Sabbaticals: Resting the Landscape of the Heart

Cultures and communities that still live close to the land as our ancestors once did - farmers and ranchers, tribal people, rural neighbors - all know the wisdom of allowing the land to lie fallow. Even the neighborhood horse co-op that I belong to rotates our herd of horses from one mountain pasture to the next during the growing season. "Leave enough biomass above the ground," traditional wisdom advises, "so that the sun may feed the roots below the ground."

The golden grasses are dormant now - resting and recouping. The horses rest, too, conserving their energy.

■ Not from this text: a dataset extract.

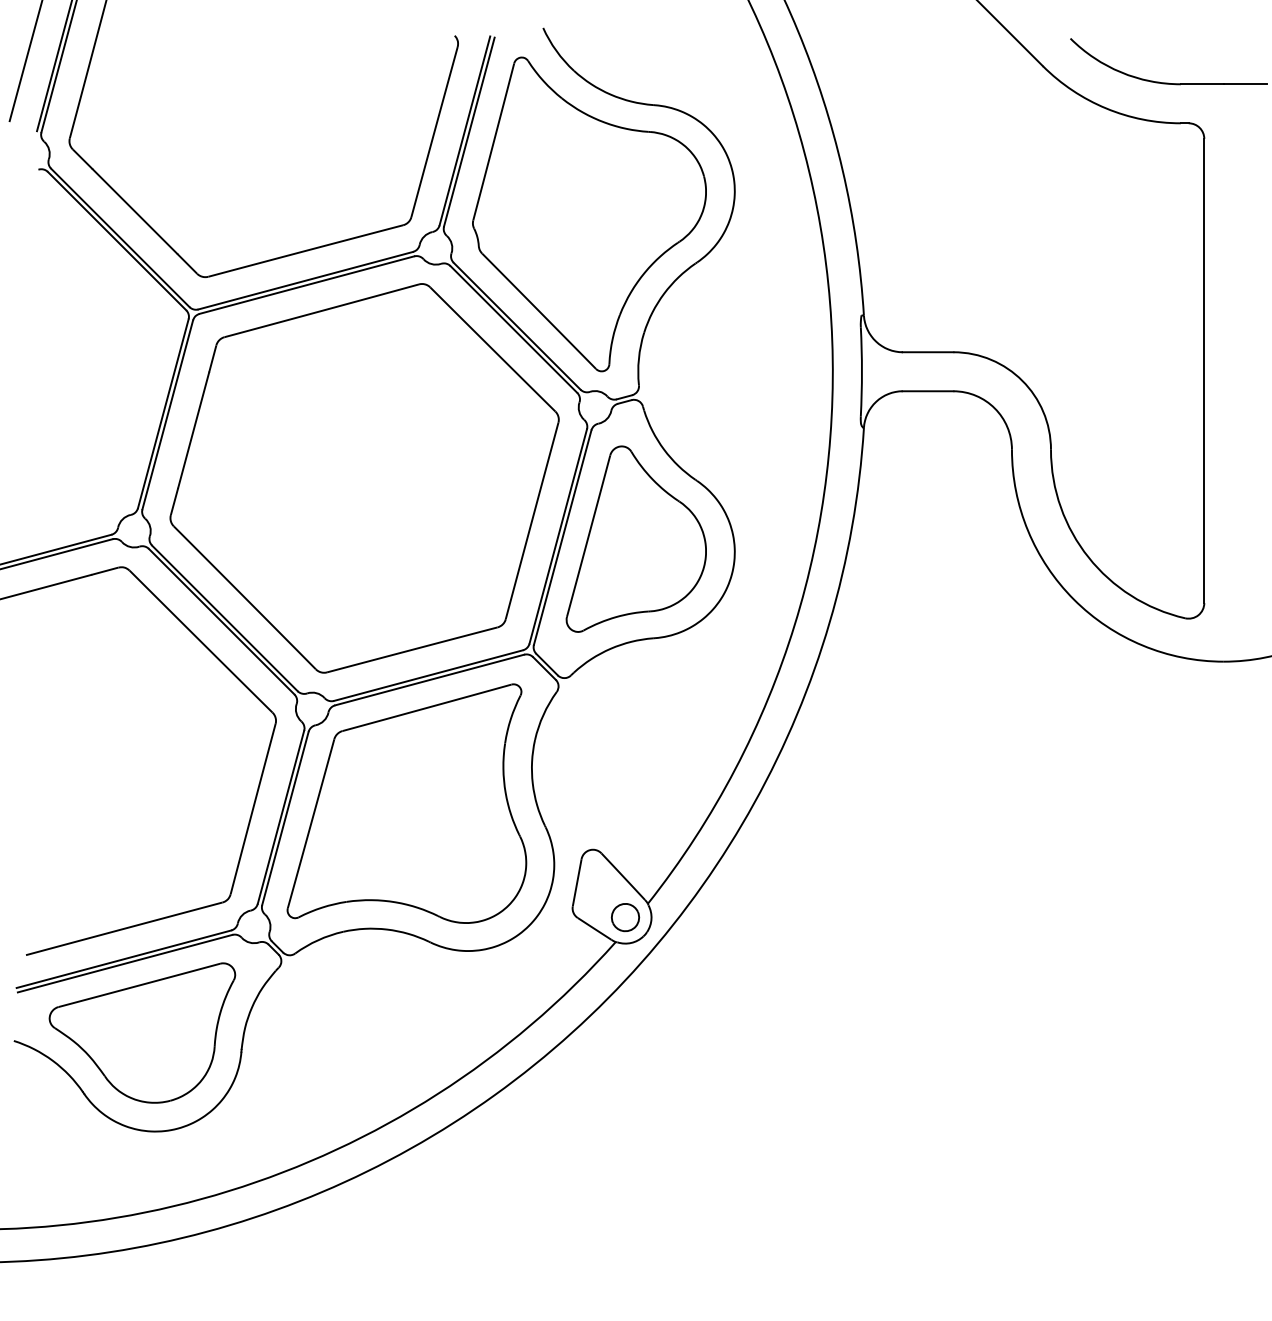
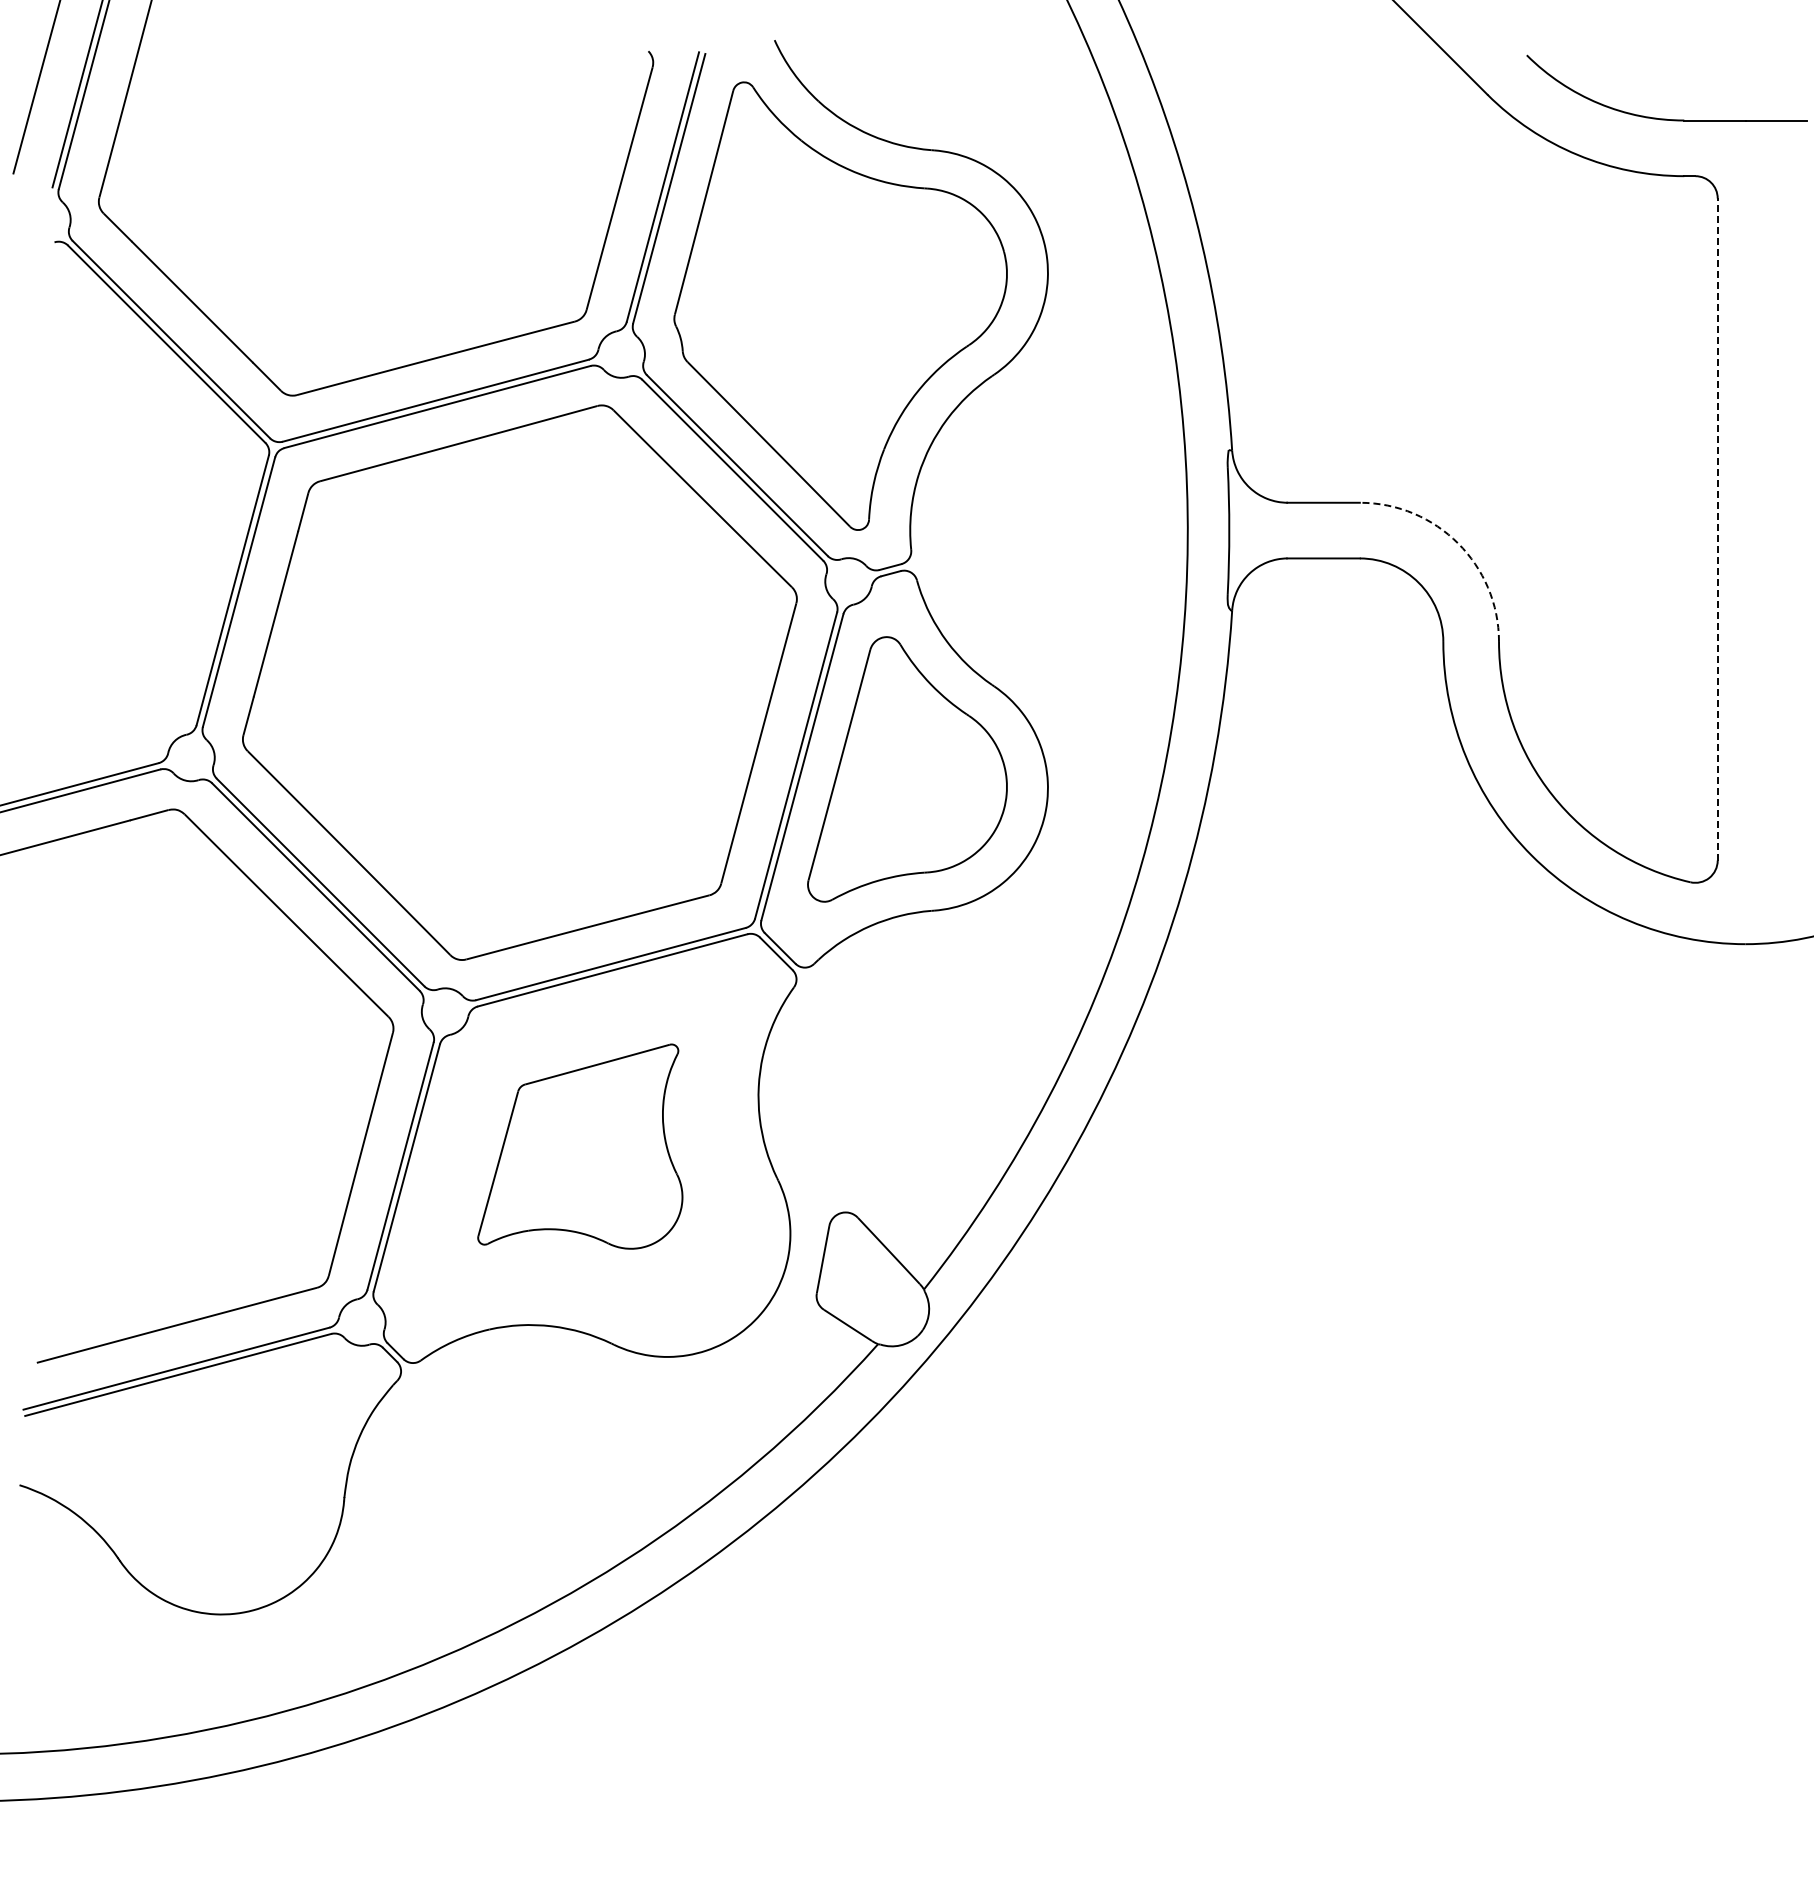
line: (1204, 370) -> (1717, 529), solid -> dashed
arc: (1022, 380) -> (1458, 543), solid -> dashed
part: (407, 803) -> (580, 1146), size x0.6
part: (625, 917) -> (891, 1308), removed
part: (142, 1032) -> (202, 1473), removed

During a recent spell of subfreezing temperatures, each morning the herd stood quietly facing the sun, as if their bodies were living, breathing solar panels soaking in the warm rays. 

Yet I often grind away at each day, sometimes not lifting my eyes long enough to feel the sun on my face, let alone rest long enough to nourish the roots that sustain me. Perhaps I need a sabbatical. 

The archaic word has always fascinated me. Imagine a colony of ants, scurrying to and fro their hill of hidden treasures, suddenly stopping and telling their ensconced queen that for a while ... well ... for a while, they just won't be working. They're on sabbatical.

To take a sabbatical, whether from a job or a relationship, whether for a day or a year, goes against the cultural grain of our modern lives. Even resting on the sabbath is a practice for only the most devout, those who continue to turn to the Bible. Six years thou shalt sow thy field, and six years thou shalt prune thy vineyard, and gather in the fruit thereof ... but the seventh year shall be a sabbath of rest unto the land ... thou shalt neither sow thy field, nor prune thy vineyard ... for it is a year of rest unto the land.

How like the land we are - offering up the perfect fruits of our imperfect labors season after season. Yet how I wish someone would plant a fall cover crop over my depleted summer soil - let me lie fallow for the winter, blanketed by clover and beans and crown vetch, so that come spring I will awake renewed.

I've been neglecting this blog for months now, though the time away has not been a time of rest. Half a dozen unfinished posts lie waiting in my draft folder. Perhaps I've been trying too hard to say the perfect thing, to bring the perfect harvest in from the field. Yet, at the same time, I have been planting the seeds for next year's bounty as I finish a novel, work on client manuscripts, and tend to a myriad of details for upcoming retreats - always hoping to inspire others to take their own sabbaticals. 

Yesterday, I struggled to find the perfect answer when asked, as I often am, to explain the "lit" part of our annual "Literature & Landscape of the Horse Retreat." At a loss to know how to answer this Facebook friend, I closed my eyes and imagined myself back in Wyoming with the horses who are always at the heart of these lit sessions. 

In a few moments, I opened my eyes and started typing: "The creative aspect of this retreat isn't about workshopping our writing. Rather, it is about the horses reminding us of the power of deep immersion - of being present, moment by moment, in a natural and wild landscape. This immersion unleashes and re-inspires creativity because we are reminded that we are a living part of all of this, belonging to the land just as the horses do." 

I continued typing. "We provide journals, and the time to journal, sometimes while mingling among the horses out in the meadow as they graze. We allow time to listen, and not just talk." I thought about how often, during a ride, we will drop into silence and listen to the sound of the horses' legs moving through the grass, or the soft creaking of leather saddles, or birdsong in tree branches. Once, when we grew silent, all the horses took a deep collective breath, as if grateful for a few moments free of human chatter.

"We groom our horses," I went on to tell my Facebook friend,  "learning to understand their nonverbal communication, how to feel their energy. The heart energy of a horse radiates outward from their body fifty feet, like the sun radiating outward from its core, and sometimes we use stethoscopes to listen to the beat of their hearts. 

Sometimes when we gather for lit sessions, I might read David Whyte's poem "Four Horses" aloud to help us rediscover our own exuberant joy as we imagine the horses in the field next to his house running along the fence, their hooves filling his open door with an urgency just beyond his grasp. How they transform his whole day into joy.  Or I might draw parallels between the patterns we see in nature, and the rhythms and patterns beating within the heart of a story.  Or I might talk about Wyoming being the home of the earliest-known fossil of the ancient ancestor of the horse, Eohippus, and use this as a prompt to lead us backward in time to our own roots. 

Pictures help explain the retreat, of course though (not surprisingly), most of the photos are of horses. Those of us who write (not everyone does) are often disguised as cowgirls at heart -- whether grown, or not so grown. Are these retreats sabbaticals? Yes, in the sense that we are absent from our normal  responsibilities, yet we are very much present in the moment. 

This is perhaps the greatest gift we glean from the horses and nature, being present within the heart of the moment. This holiday season, I wish you all the gift of presence - with family, and friends, and neighbors. And with all the animals who live at the center of our lives, and all the animals who walk the borders of our existence, ever aware of us, ever hopeful, ever faithful.